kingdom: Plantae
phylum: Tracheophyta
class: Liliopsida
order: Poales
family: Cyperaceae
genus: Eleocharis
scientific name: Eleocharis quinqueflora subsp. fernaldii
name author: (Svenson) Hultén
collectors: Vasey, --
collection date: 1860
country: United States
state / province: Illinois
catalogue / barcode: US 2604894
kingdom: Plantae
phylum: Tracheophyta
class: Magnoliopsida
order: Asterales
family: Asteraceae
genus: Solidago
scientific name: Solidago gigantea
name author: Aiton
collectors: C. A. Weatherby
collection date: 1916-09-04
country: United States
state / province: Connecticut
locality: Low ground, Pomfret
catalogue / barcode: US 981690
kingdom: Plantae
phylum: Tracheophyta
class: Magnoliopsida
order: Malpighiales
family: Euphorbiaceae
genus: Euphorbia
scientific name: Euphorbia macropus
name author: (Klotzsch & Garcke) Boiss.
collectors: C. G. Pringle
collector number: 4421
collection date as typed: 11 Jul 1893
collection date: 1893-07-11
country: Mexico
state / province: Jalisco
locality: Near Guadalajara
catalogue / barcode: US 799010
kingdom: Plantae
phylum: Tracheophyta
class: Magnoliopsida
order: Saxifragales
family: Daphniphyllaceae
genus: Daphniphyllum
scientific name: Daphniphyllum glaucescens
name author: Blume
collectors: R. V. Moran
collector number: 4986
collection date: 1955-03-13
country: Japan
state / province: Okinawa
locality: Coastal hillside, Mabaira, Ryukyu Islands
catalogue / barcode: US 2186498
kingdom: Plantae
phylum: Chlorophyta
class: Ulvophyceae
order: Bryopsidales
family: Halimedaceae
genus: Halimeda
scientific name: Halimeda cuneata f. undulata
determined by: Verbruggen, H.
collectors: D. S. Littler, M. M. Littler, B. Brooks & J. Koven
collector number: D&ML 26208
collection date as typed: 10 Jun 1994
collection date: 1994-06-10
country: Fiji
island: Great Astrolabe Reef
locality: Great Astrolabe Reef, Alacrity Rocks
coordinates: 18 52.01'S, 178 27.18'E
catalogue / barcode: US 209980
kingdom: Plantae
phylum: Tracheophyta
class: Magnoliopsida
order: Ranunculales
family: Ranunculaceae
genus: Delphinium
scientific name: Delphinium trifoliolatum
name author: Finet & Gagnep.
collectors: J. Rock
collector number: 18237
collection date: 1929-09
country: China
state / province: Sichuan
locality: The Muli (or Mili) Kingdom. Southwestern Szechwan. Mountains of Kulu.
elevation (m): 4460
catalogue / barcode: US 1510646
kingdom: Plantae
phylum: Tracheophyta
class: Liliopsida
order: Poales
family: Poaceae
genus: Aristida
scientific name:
....
Rewrite every line of the material above as a single numbered list, omitting any blank lines.

1. kingdom: Plantae
2. phylum: Tracheophyta
3. class: Liliopsida
4. order: Poales
5. family: Cyperaceae
6. genus: Eleocharis
7. scientific name: Eleocharis quinqueflora subsp. fernaldii
8. name author: (Svenson) Hultén
9. collectors: Vasey, --
10. collection date: 1860
11. country: United States
12. state / province: Illinois
13. catalogue / barcode: US 2604894
14. kingdom: Plantae
15. phylum: Tracheophyta
16. class: Magnoliopsida
17. order: Asterales
18. family: Asteraceae
19. genus: Solidago
20. scientific name: Solidago gigantea
21. name author: Aiton
22. collectors: C. A. Weatherby
23. collection date: 1916-09-04
24. country: United States
25. state / province: Connecticut
26. locality: Low ground, Pomfret
27. catalogue / barcode: US 981690
28. kingdom: Plantae
29. phylum: Tracheophyta
30. class: Magnoliopsida
31. order: Malpighiales
32. family: Euphorbiaceae
33. genus: Euphorbia
34. scientific name: Euphorbia macropus
35. name author: (Klotzsch & Garcke) Boiss.
36. collectors: C. G. Pringle
37. collector number: 4421
38. collection date as typed: 11 Jul 1893
39. collection date: 1893-07-11
40. country: Mexico
41. state / province: Jalisco
42. locality: Near Guadalajara
43. catalogue / barcode: US 799010
44. kingdom: Plantae
45. phylum: Tracheophyta
46. class: Magnoliopsida
47. order: Saxifragales
48. family: Daphniphyllaceae
49. genus: Daphniphyllum
50. scientific name: Daphniphyllum glaucescens
51. name author: Blume
52. collectors: R. V. Moran
53. collector number: 4986
54. collection date: 1955-03-13
55. country: Japan
56. state / province: Okinawa
57. locality: Coastal hillside, Mabaira, Ryukyu Islands
58. catalogue / barcode: US 2186498
59. kingdom: Plantae
60. phylum: Chlorophyta
61. class: Ulvophyceae
62. order: Bryopsidales
63. family: Halimedaceae
64. genus: Halimeda
65. scientific name: Halimeda cuneata f. undulata
66. determined by: Verbruggen, H.
67. collectors: D. S. Littler, M. M. Littler, B. Brooks & J. Koven
68. collector number: D&ML 26208
69. collection date as typed: 10 Jun 1994
70. collection date: 1994-06-10
71. country: Fiji
72. island: Great Astrolabe Reef
73. locality: Great Astrolabe Reef, Alacrity Rocks
74. coordinates: 18 52.01'S, 178 27.18'E
75. catalogue / barcode: US 209980
76. kingdom: Plantae
77. phylum: Tracheophyta
78. class: Magnoliopsida
79. order: Ranunculales
80. family: Ranunculaceae
81. genus: Delphinium
82. scientific name: Delphinium trifoliolatum
83. name author: Finet & Gagnep.
84. collectors: J. Rock
85. collector number: 18237
86. collection date: 1929-09
87. country: China
88. state / province: Sichuan
89. locality: The Muli (or Mili) Kingdom. Southwestern Szechwan. Mountains of Kulu.
90. elevation (m): 4460
91. catalogue / barcode: US 1510646
92. kingdom: Plantae
93. phylum: Tracheophyta
94. class: Liliopsida
95. order: Poales
96. family: Poaceae
97. genus: Aristida
98. scientific name:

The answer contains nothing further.